Intisari-Online.com – Tidak seperti biasanya, kali ini saya pulang kantor harus naik beberapa kali angkutan. Saya mendapatkan sedikit kenyamanan dengan duduk di bangku depan. Ketika kondektur meminta ongkos, saya mengeluarkan selembar uang lima ribuan. Berharap uang kembalian seribu rupiah, tapi kondektur tidak memberikannya.
Ketika itu saya berharap sang kondektur mengatakan, “Nanti ya Mbak kembaliannya.” Tapi ia tidak mengatakan apa pun, bahkan terkesan cuek. Kondektur kembali mencari penumpang dengan menyebutkan jurusan trayek angkutan kota ini.
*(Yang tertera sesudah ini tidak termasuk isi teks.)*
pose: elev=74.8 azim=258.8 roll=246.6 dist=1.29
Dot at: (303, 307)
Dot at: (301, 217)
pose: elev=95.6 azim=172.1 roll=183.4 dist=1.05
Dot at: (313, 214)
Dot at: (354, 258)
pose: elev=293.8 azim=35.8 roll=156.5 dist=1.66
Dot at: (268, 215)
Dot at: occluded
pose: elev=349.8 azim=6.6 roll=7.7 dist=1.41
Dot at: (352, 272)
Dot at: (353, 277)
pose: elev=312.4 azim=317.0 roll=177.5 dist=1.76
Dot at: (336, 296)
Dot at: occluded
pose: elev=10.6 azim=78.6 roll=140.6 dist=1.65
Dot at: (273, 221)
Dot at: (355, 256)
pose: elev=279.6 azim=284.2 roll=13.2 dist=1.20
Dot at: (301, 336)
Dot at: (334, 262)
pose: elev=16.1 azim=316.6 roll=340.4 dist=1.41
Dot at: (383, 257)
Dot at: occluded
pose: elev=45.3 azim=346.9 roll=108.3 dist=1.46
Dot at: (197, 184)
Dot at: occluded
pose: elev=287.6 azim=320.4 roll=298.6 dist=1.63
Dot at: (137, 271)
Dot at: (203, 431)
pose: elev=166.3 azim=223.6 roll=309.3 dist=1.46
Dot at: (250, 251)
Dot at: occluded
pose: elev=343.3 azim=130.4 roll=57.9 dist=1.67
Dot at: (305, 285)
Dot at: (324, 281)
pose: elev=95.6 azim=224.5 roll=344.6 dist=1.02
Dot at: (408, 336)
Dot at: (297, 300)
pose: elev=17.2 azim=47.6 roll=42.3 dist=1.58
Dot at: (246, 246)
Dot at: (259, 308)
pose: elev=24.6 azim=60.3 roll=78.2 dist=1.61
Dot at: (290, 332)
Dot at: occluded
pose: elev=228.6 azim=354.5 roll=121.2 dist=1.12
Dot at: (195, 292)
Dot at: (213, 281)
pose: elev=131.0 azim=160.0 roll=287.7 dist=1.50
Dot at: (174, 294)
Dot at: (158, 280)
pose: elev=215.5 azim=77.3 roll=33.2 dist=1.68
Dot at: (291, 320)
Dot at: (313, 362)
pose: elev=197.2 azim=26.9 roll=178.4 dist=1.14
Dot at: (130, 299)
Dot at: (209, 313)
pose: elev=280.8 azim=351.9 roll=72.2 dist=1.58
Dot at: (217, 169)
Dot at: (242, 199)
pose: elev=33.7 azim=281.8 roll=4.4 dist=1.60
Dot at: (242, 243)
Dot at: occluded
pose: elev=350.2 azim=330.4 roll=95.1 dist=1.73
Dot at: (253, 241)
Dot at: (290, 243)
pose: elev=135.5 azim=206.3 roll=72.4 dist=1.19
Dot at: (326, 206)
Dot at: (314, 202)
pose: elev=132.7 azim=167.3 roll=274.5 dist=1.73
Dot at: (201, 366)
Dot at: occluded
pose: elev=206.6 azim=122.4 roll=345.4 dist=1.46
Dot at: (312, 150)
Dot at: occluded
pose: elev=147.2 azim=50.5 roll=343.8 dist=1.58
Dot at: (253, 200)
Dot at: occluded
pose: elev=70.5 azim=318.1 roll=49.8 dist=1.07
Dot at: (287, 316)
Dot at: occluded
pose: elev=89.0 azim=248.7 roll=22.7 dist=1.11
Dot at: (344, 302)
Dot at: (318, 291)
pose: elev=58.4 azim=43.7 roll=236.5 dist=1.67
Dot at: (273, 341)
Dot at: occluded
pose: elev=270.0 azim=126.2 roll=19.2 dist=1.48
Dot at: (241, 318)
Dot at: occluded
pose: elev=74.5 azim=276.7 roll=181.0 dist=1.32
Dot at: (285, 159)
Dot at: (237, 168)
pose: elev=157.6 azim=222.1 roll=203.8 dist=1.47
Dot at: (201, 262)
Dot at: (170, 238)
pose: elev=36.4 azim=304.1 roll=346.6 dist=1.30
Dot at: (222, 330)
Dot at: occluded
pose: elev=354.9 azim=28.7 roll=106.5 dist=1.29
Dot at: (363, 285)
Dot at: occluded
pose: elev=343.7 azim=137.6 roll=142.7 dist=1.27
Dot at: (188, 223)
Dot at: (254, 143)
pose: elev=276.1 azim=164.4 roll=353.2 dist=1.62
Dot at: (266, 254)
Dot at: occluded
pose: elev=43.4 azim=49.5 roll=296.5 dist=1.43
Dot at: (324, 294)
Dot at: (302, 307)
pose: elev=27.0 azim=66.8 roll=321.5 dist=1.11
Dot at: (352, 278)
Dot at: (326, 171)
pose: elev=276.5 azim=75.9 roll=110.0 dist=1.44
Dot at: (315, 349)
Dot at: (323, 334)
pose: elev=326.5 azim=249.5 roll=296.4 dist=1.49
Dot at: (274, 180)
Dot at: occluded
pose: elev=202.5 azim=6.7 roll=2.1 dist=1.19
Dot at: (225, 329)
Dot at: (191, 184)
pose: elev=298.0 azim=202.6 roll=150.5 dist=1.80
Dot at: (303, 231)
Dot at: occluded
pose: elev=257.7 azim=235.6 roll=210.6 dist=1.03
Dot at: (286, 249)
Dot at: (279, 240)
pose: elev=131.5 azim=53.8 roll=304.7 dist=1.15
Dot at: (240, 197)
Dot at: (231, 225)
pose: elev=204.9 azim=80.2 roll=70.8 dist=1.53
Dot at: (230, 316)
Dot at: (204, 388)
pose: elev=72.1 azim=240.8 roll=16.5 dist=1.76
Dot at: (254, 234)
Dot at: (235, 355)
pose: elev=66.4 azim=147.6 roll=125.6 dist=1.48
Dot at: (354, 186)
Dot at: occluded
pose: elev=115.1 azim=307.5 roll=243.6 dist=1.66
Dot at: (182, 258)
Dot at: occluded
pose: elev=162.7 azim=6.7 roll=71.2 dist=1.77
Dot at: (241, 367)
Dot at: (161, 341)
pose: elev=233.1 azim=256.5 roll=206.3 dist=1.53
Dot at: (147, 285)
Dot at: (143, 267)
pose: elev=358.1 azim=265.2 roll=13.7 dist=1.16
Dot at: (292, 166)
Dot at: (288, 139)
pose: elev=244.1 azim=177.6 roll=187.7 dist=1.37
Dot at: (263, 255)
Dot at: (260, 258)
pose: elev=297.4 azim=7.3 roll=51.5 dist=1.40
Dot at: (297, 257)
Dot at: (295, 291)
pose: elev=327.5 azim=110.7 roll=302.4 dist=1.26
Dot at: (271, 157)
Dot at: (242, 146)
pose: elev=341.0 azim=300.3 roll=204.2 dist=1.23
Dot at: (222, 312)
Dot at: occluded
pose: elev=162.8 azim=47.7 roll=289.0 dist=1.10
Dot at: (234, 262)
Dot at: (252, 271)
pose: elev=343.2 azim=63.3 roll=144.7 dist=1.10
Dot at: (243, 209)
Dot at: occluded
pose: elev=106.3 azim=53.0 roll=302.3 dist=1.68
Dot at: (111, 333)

Meskipun hanya seribu rupiah, rasanya saya gelisah sekali, tetap berharap kondektur itu mengembalikan sisa uangnya. Ketika saya tanyakan, kondektur itu diam saja, tak menjawab sepatah kata pun. Hingga akhirnya kondektur berkeliling menagih ongkos penumpang lain, ia mencolek saya dan mengatakan, “Mbak, bentar ya kembaliannya, gak ada recehan.” Saya mengangguk.
Entah kenapa, tiba-tiba saya menjadi tenang, tidak lagi gelisah. Setelah itu saya menyandarkan punggung dan kepala, lalu mulai tertidur. Kemudian lupa kalau saya masih punya seribu rupiah di tangan kondektur itu. Bahkan, tidak peduli lagi. Terbangun ketika kondektur itu mencolek saya dan mengembalikan uang seribu rupiah.
Rupanya saya sedikit menuntut kejujuran kondektur itu. Saya pikir kondektur itu lupa. Bukan karena nilai uang yang hanya seribu rupiah, tapi seandainya sejak awal kondektur itu mengatakan bahwa tidak ada recehan, saya bisa menerima alasannya.
Kita selalu menuntut orang lain untuk jujur. Tapi apakah kita sendiri sudah jujur pada orang lain? Apakah kita juga sudah jujur pada diri sendiri? Saya harus menelisik lebih dalam kembali pada diri saya untuk menjawab pertanyaan itu.